[Recorded data]

%%

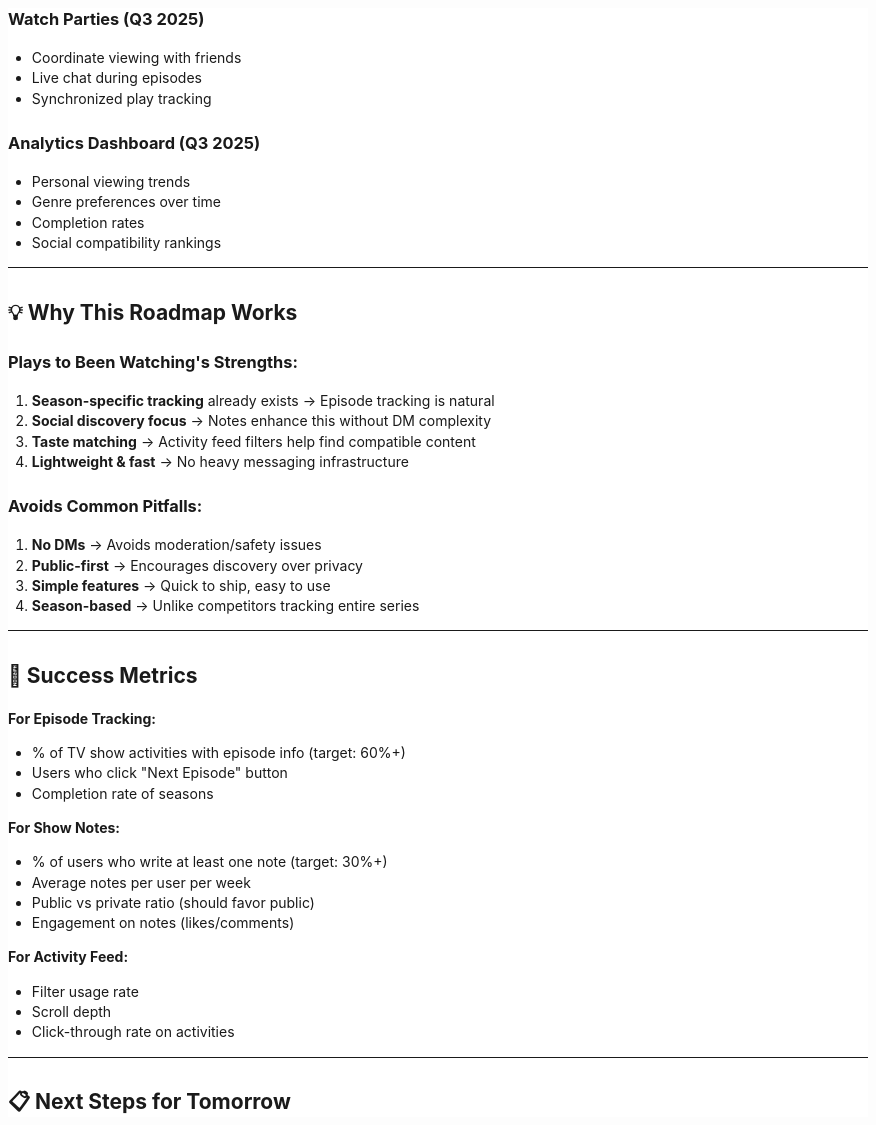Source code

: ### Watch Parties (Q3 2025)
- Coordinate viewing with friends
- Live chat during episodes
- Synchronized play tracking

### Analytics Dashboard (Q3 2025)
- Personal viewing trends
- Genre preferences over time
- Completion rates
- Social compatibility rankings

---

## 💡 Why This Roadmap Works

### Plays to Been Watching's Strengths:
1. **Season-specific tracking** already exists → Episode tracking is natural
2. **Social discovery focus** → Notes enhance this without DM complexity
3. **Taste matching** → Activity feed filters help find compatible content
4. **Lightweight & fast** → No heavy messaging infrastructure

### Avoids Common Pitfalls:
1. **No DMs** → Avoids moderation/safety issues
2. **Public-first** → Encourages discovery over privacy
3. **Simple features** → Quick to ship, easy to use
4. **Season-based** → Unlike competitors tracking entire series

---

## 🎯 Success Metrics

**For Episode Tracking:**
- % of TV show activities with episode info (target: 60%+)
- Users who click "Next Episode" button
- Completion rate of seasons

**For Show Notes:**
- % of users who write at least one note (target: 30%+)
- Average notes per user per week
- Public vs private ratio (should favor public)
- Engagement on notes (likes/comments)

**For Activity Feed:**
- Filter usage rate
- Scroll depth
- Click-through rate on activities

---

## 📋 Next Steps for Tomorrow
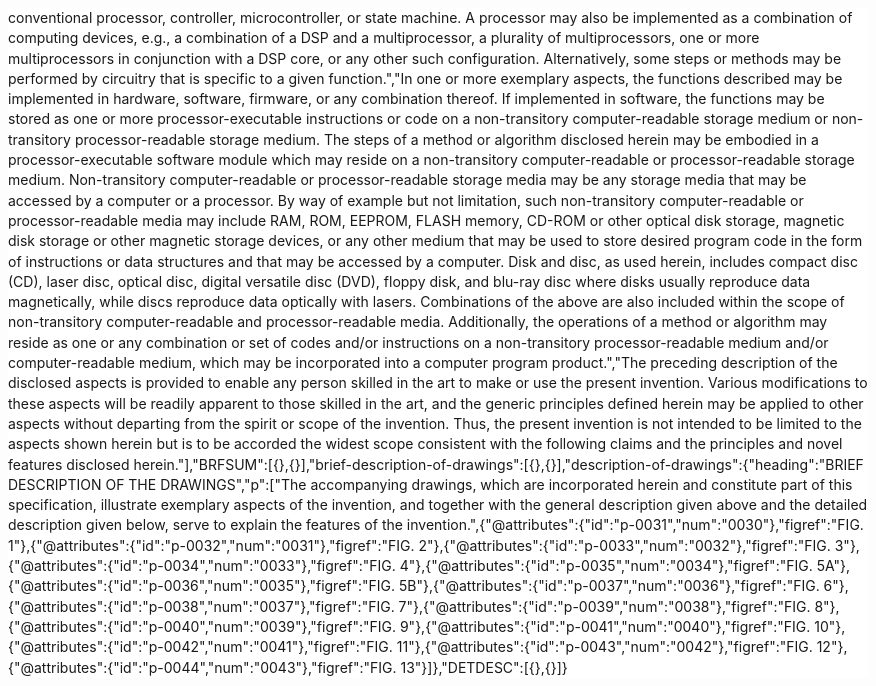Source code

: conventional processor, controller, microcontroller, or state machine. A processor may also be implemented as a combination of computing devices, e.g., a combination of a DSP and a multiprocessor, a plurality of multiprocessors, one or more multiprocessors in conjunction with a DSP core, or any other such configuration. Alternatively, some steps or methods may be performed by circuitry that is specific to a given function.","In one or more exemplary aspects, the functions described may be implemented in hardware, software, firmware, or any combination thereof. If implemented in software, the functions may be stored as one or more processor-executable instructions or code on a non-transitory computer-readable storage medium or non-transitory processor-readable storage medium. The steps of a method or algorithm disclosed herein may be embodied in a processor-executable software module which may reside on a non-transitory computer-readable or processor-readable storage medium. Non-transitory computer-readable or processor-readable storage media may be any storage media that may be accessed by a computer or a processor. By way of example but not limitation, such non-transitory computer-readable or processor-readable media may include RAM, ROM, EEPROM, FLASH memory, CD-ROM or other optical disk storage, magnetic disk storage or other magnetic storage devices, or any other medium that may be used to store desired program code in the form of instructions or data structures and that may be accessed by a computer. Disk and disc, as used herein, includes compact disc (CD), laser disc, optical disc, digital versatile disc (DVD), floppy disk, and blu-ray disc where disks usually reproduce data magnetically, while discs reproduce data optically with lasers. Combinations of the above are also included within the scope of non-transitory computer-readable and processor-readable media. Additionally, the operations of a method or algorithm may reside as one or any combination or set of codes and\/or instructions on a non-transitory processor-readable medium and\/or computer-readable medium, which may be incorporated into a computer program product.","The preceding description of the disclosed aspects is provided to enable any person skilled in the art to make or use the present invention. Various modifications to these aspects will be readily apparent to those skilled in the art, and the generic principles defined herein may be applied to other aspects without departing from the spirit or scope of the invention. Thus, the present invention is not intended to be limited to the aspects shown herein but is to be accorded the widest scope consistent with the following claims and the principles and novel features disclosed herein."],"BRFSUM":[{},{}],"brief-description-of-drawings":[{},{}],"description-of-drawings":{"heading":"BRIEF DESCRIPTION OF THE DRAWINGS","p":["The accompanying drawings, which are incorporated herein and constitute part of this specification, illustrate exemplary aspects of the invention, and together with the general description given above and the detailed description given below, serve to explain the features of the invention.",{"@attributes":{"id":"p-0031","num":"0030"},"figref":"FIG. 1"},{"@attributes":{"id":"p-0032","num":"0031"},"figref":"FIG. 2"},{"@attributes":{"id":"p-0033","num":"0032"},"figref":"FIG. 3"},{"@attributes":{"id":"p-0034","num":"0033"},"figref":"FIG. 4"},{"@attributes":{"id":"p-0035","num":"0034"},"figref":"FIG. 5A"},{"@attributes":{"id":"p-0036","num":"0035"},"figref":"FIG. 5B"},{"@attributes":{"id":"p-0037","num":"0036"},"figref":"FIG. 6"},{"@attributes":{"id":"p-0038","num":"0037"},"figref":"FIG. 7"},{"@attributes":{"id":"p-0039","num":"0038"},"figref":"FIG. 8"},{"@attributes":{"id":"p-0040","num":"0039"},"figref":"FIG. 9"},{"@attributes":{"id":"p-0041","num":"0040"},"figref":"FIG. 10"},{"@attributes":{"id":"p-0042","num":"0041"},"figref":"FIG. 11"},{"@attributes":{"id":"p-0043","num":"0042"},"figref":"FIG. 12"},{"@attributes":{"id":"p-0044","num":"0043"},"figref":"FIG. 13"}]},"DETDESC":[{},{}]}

%%
%%

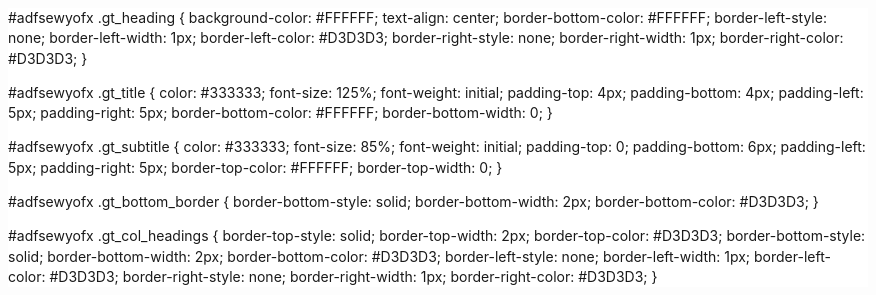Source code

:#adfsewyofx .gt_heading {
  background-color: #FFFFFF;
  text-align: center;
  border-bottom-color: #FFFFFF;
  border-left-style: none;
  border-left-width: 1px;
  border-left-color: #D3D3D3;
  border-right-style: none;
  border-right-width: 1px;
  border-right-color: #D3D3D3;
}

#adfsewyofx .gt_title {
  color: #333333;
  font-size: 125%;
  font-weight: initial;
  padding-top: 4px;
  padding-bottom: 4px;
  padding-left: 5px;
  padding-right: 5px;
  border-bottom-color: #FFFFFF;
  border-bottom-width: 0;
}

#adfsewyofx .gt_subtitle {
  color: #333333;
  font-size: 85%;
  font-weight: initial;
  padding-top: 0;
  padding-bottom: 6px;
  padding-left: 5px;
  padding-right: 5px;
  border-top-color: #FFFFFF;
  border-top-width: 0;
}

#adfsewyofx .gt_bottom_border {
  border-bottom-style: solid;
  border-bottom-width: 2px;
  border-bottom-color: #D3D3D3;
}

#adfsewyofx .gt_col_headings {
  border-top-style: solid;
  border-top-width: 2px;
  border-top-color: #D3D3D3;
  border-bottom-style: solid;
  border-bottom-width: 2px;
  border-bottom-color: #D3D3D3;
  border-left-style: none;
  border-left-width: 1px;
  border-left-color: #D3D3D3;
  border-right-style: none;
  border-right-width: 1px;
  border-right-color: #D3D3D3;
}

%%

* Task directions
Where the word "Public" occurs in a line of the records, copy that line.

* Your response
2. **Public-first** → Encourages discovery over privacy
- Public vs private ratio (should favor public)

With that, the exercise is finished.